Questo non perché la Lega abbia sfruttato il suo radicamento nel Nord ma per la semplice ragione che, nella preventiva spartizione dei candidati uninominali nella coalizione di centrodestra, la forza elettorale della Lega è stata ampiamente sovrastimata, attribuendogli un numero di candidati alla Camera (70, secondo il famoso foglietto sottoscritto dai quattro leader) ben superiore al suo effettivo consenso elettorale (basti pensare che a Fratelli d’Italia, che ha ottenuto il triplo di voto, l’accordo attribuiva 98 candidati uninominali alla Camera, appena 28 in più). Questo costituisce già un primo indizio di come la consistenza parlamentare non rispecchi fedelmente la consistenza elettorale e i rapporti di forza all’interno della coalizione di centrodestra.

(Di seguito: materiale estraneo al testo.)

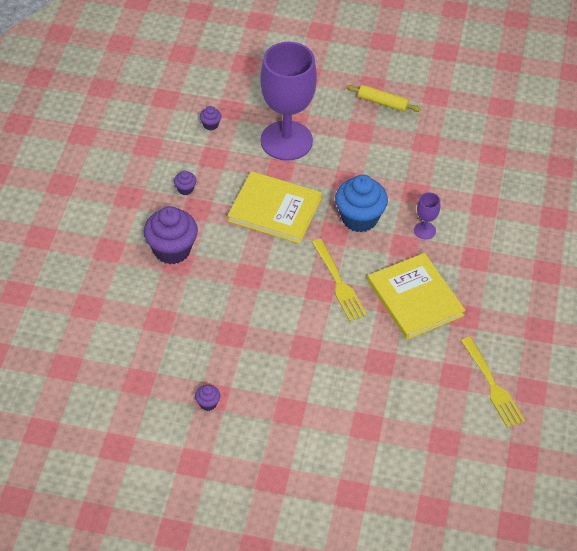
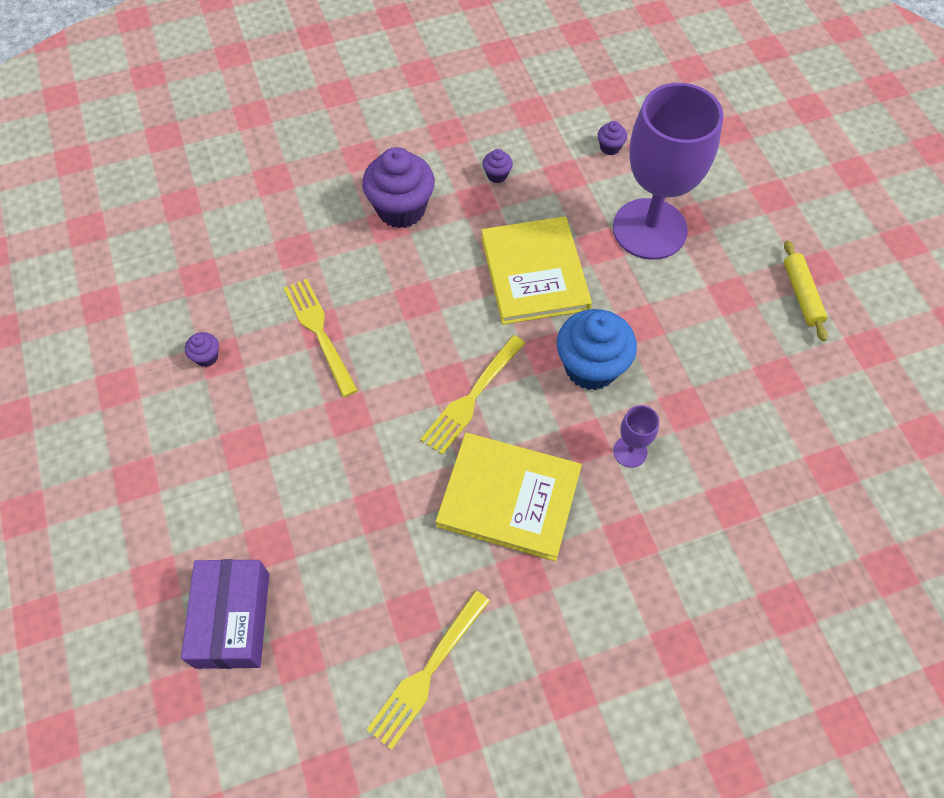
camera: 60 degrees right, 10 degrees up
yellow book [368,253,465,340] -> yellow book turned 75 degrees clockwise [436,433,582,561]
none -> purple box [181,559,269,669]
none -> yellow fork [284,279,358,397]

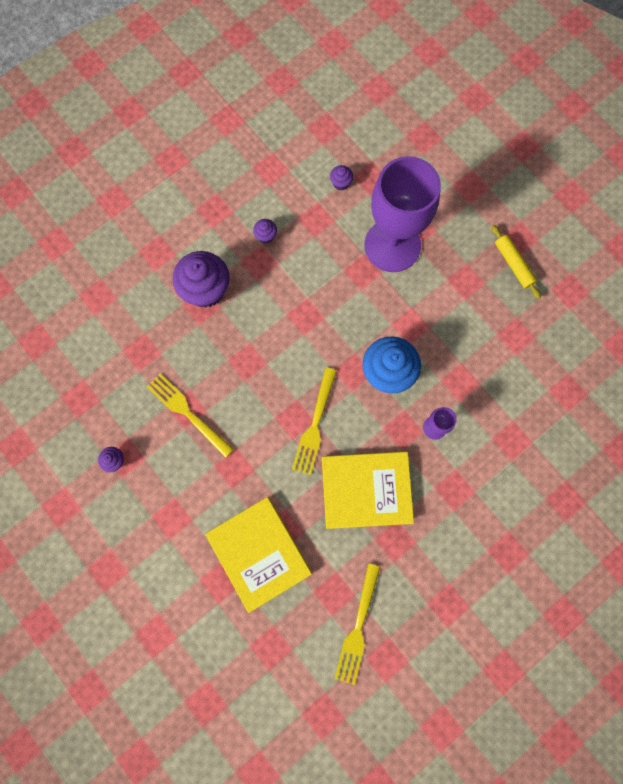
camera: 20 degrees left, 15 degrees up
purple box [181,559,269,669] -> none
yellow book [481,216,592,325] -> yellow book moved to [205,497,312,613]

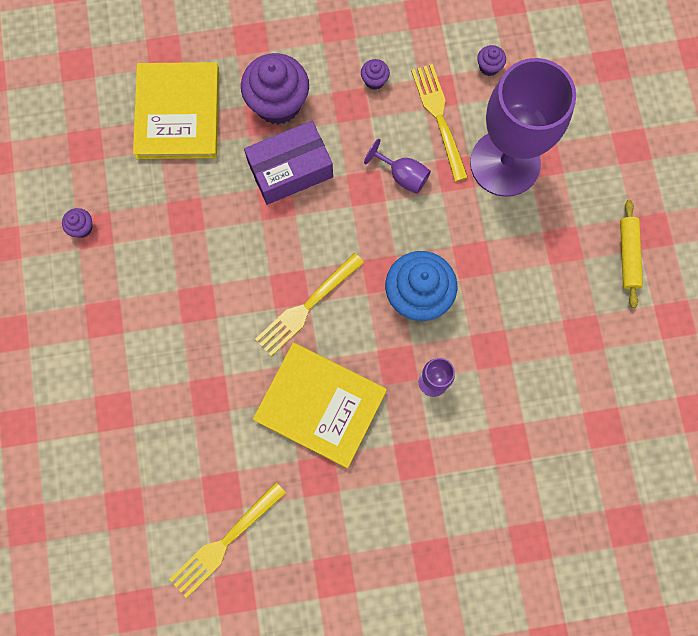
camera: 30 degrees right, 0 degrees up
yellow fork [147,373,234,458] -> yellow fork moved to [411,64,468,182]
yellow book [205,497,312,613] -> yellow book moved to [133,62,219,159]
none -> purple box [244,121,333,205]
none -> purple goblet [364,139,431,194]

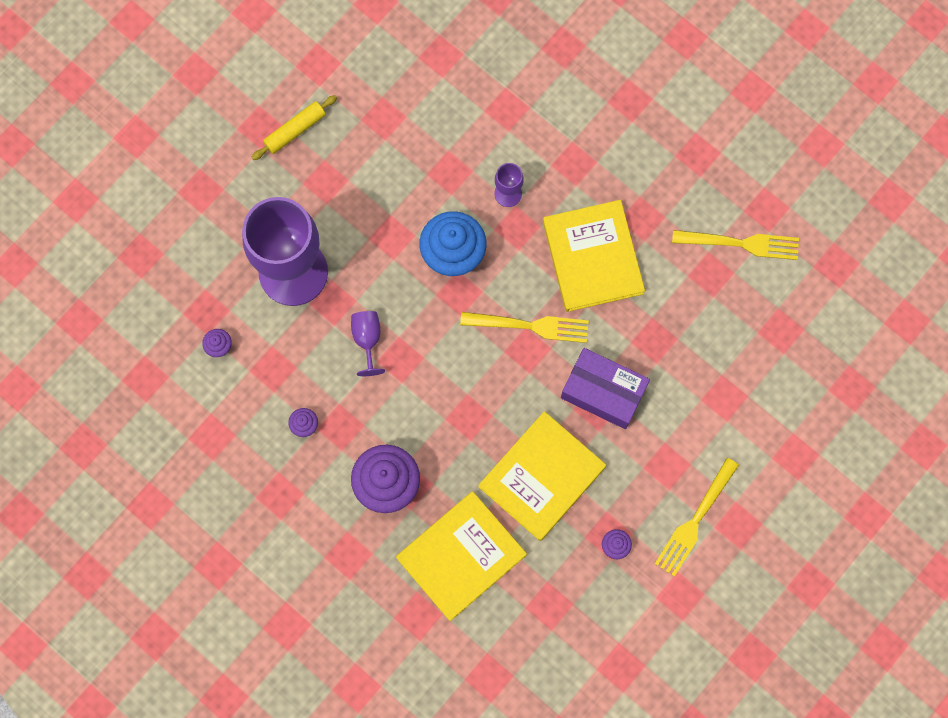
camera: 130 degrees left, 0 degrees up
purple box [244,121,333,205] -> purple box moved to [561,348,650,429]
yellow fork [411,64,468,182] -> yellow fork moved to [655,458,739,577]
none -> yellow book [478,411,606,541]

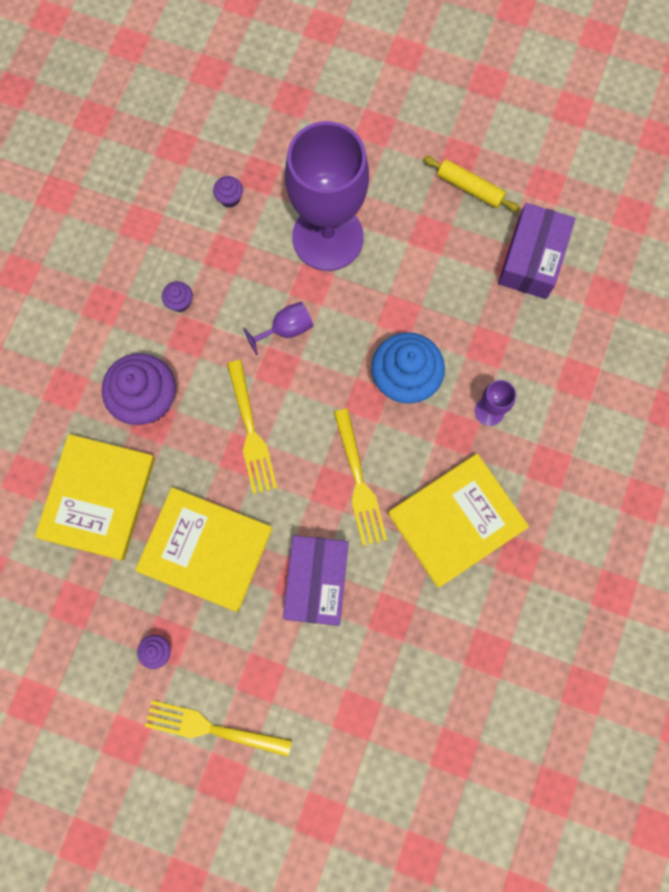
camera: 70 degrees right, 0 degrees up
yellow book [396,492,527,621] -> yellow book turned 75 degrees clockwise [35,434,155,561]
yellow fork [672,230,799,260] -> yellow fork moved to [227,360,277,494]
none -> purple box [498,203,575,299]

A ciò va aggiunto un secondo aspetto, invero non nuovo: sempre grazie agli accordi preelettorali hanno avuto ingresso in Parlamento forze politiche che non solo non hanno superato lo sbarramento del 3% (come +Europa) ma addirittura non hanno apportato alcun contributo elettorale alla coalizione di cui facevano parte, restando al di sotto dell’1% (come Noi Moderati). Ebbene, queste forze politiche sono ugualmente presenti in Parlamento grazie al fatto che i loro leader sono stati eletti nei collegi uninominali con il sostegno delle coalizioni che avevano deciso di appoggiare. In tal modo, ancora una volta, si è “proporzionalizzato il maggioritario”, sfruttando i collegi uninominali blindati per dare rappresentanza a forze politiche non in grado di superare la soglia di sbarramento, contro il loro impegno di sostenere la coalizione. Il che dimostra ancora una volta come, in assenza di una tradizione politica come quella anglosassone, la logica maggioritaria viene vissuta dalle forze politiche come una camicia di forza da distorcere in funzione dei propri interessi elettorali.

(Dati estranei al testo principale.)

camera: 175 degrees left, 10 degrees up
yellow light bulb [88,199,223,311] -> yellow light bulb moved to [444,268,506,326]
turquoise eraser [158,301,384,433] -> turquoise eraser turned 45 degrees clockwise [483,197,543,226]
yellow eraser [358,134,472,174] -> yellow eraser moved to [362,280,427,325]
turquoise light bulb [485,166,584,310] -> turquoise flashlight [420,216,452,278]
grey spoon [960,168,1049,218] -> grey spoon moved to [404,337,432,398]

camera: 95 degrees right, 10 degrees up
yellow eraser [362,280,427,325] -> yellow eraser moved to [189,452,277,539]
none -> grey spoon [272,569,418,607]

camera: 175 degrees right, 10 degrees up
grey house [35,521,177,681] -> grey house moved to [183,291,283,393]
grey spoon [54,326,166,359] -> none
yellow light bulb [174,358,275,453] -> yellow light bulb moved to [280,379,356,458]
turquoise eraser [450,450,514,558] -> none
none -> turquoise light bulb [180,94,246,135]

Infine, c’è un terzo elemento che conferma il disallineamento tra dato elettorale e rappresentanza parlamentare. Proprio a causa dell’insuccesso elettorale, Noi Moderati non raggiungeva il numero di sei senatori occorrente per costituire un gruppo parlamentare autonomo al Senato. Eppure, si è costituito lo stesso in gruppo grazie alla decisiva adesione di tre senatori eletti per Fratelli d’Italia (Petrella, Salvitti e Guidi). È il cosiddetto “prestito dei parlamentari”. Una pratica non nuova, certo politicamente giustificata dall’esigenza non solo di avere risorse ma anche di poter essere presenti nelle commissioni (per bilanciare i gruppi Per le Autonomie e misto, composti in maggioranza da esponenti del centrosinistra), nelle quali il vantaggio della maggioranza sull’opposizione rischia di essere esiguo, tanto più dopo la nomina a ministri di ben nove senatori che in ragione del loro incarico non sempre potranno essere presenti.

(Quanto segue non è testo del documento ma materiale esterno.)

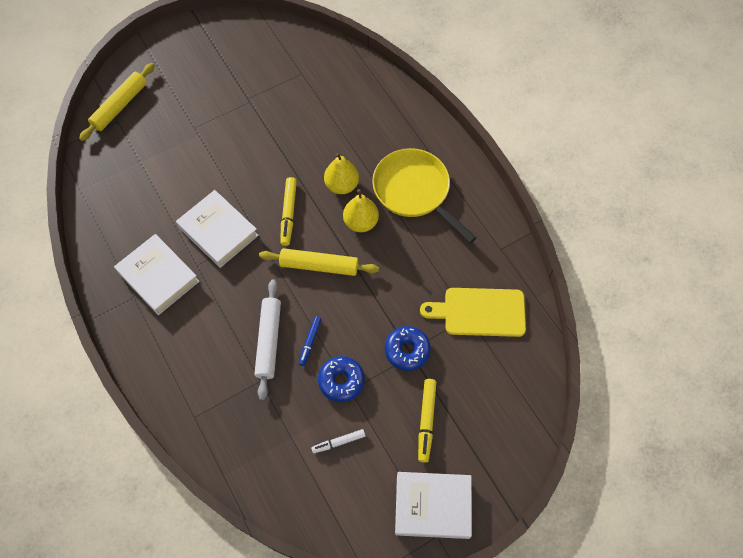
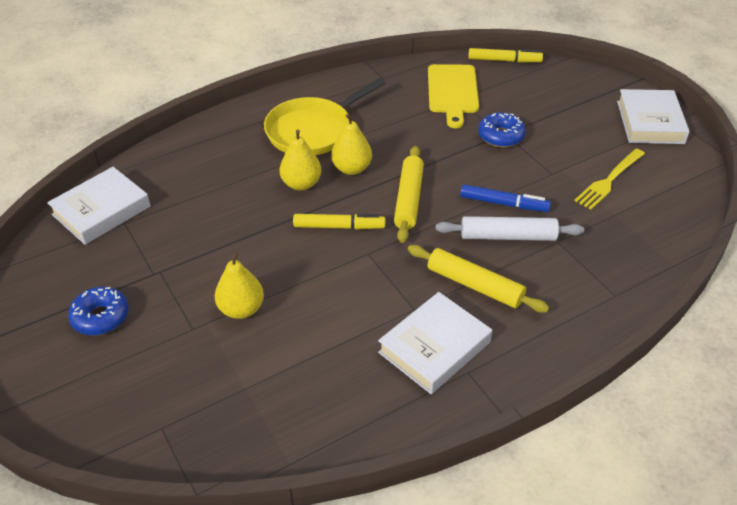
camera: 90 degrees left, 20 degrees down
yellow rolling pin [79,63,155,141] -> yellow rolling pin moved to [408,245,549,313]
white book [176,190,259,268] -> white book moved to [47,167,150,245]
blue marker [299,316,321,366] -> blue marker [460,184,551,212], size x1.52
white marker [311,429,365,453] -> yellow fork [574,149,645,210]
blue donut [318,356,365,402] -> blue donut moved to [68,286,129,336]
yellow marker [418,379,436,462] -> yellow marker moved to [468,48,543,63]
none -> yellow pear [215,252,264,319]

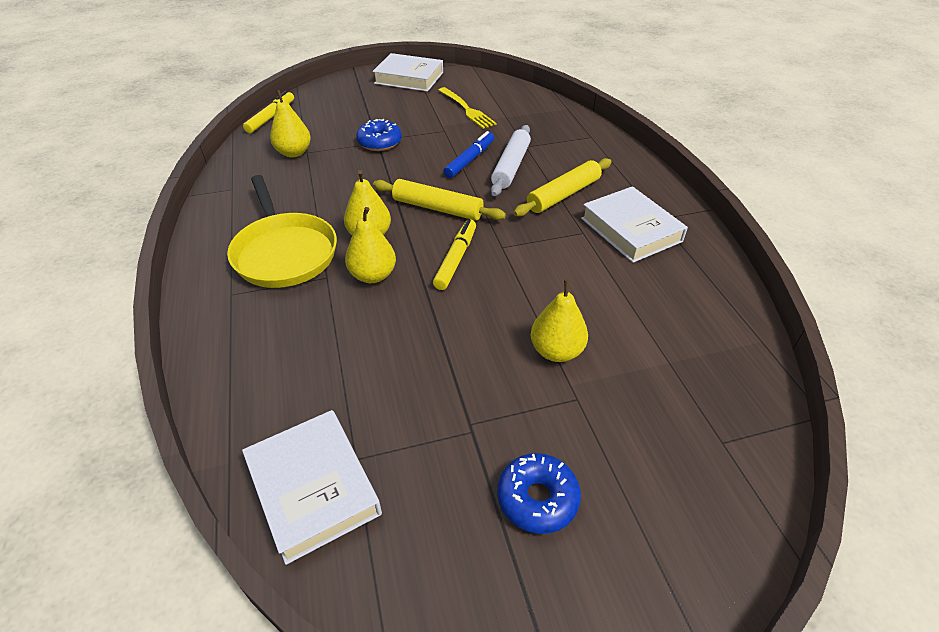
camera: 75 degrees left, 0 degrees up
yellow cutting board [428,64,479,128] -> yellow pear [270,90,311,158]

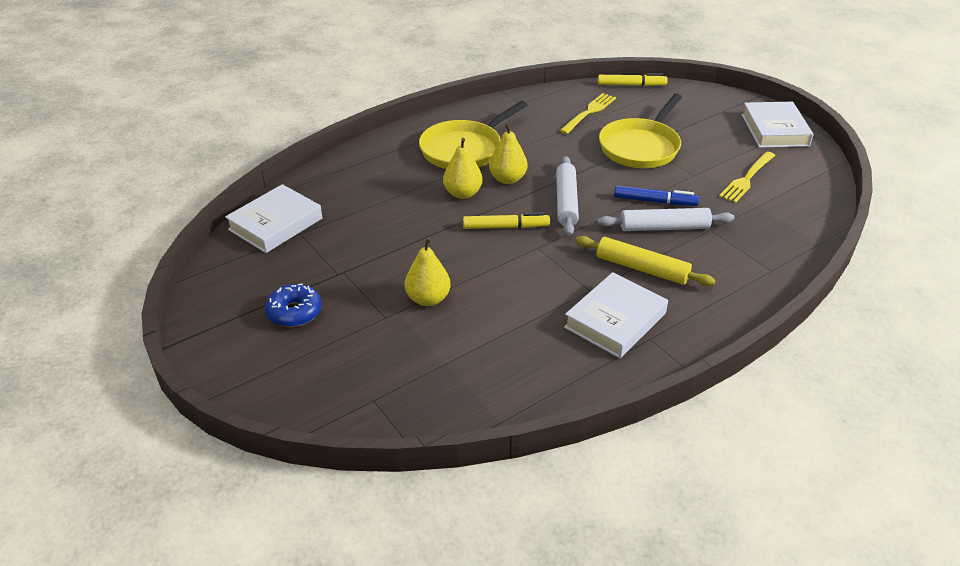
camera: 70 degrees right, 5 degrees down
yellow pear [270,90,311,158] -> yellow fork [559,93,616,134]
blue donut [356,119,402,151] -> yellow pan [599,94,682,168]
yellow rolling pin [373,179,506,221] -> white rolling pin [556,156,579,236]

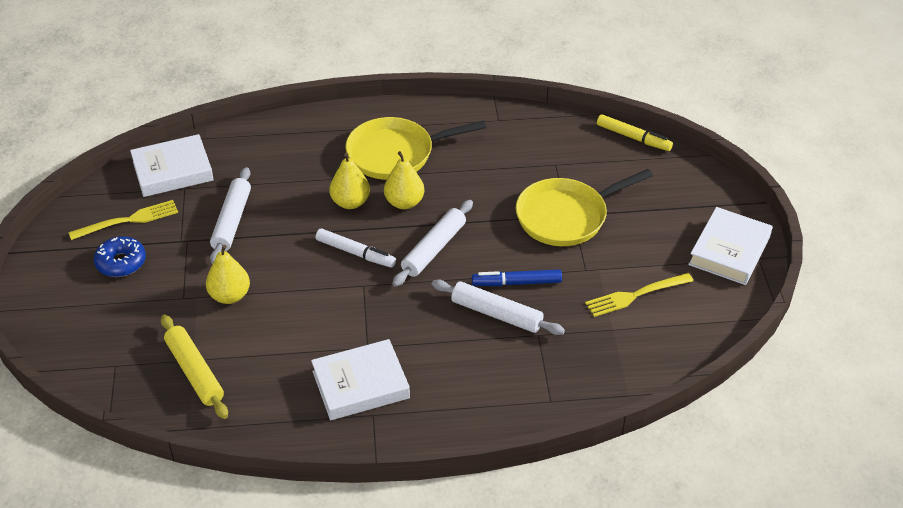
camera: 30 degrees right, 5 degrees up
yellow marker [463,212,550,229] -> white marker [316,228,396,268]
yellow fork [559,93,616,134] -> yellow fork moved to [68,200,178,240]
yellow rolling pin [576,236,715,286] -> yellow rolling pin moved to [161,315,228,419]
blue marker [614,186,699,206] -> blue marker turned 135 degrees clockwise [472,269,562,286]
none -> white rolling pin [210,167,251,264]

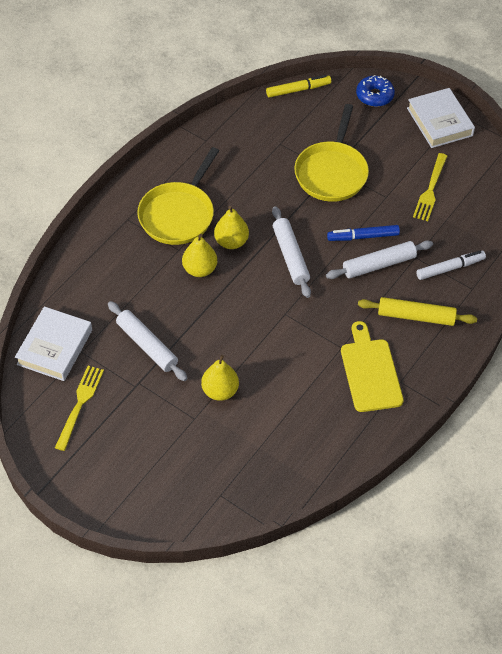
camera: 50 degrees left, 10 degrees up
blue donut [94,236,146,277] -> blue donut moved to [356,75,395,107]
yellow rolling pin [161,315,228,419] -> yellow rolling pin moved to [358,297,477,326]
white book [311,339,410,420] -> yellow cutting board [341,321,404,412]
white marker [316,228,396,268] -> white marker moved to [416,250,486,280]
blue marker [472,269,562,286] -> blue marker turned 45 degrees clockwise [327,225,400,241]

Quella del prestito dei parlamentari è però essenzialmente una pratica non commendevole perché costituisce un’ulteriore alterazione del dato elettorale, permette di fatto ad un gruppo (Fratelli d’Italia) di controllarne un altro (pena il suo scioglimento), e potrebbe essere funzionale a future migrazioni parlamentari nell’area centrista, considerando come il tempo indebolisca inesorabilmente soprattutto Forza Italia. Insomma, siamo dinanzi ad uno scenario politico oggi apparentemente solido ma in cui si intravvede qualche disallineamento tra dato elettorale e consistenza parlamentare e che, nella piena tradizione italica, potrebbe presto o tardi dimostrare che anche quello Meloni non sarà un governo di legislatura.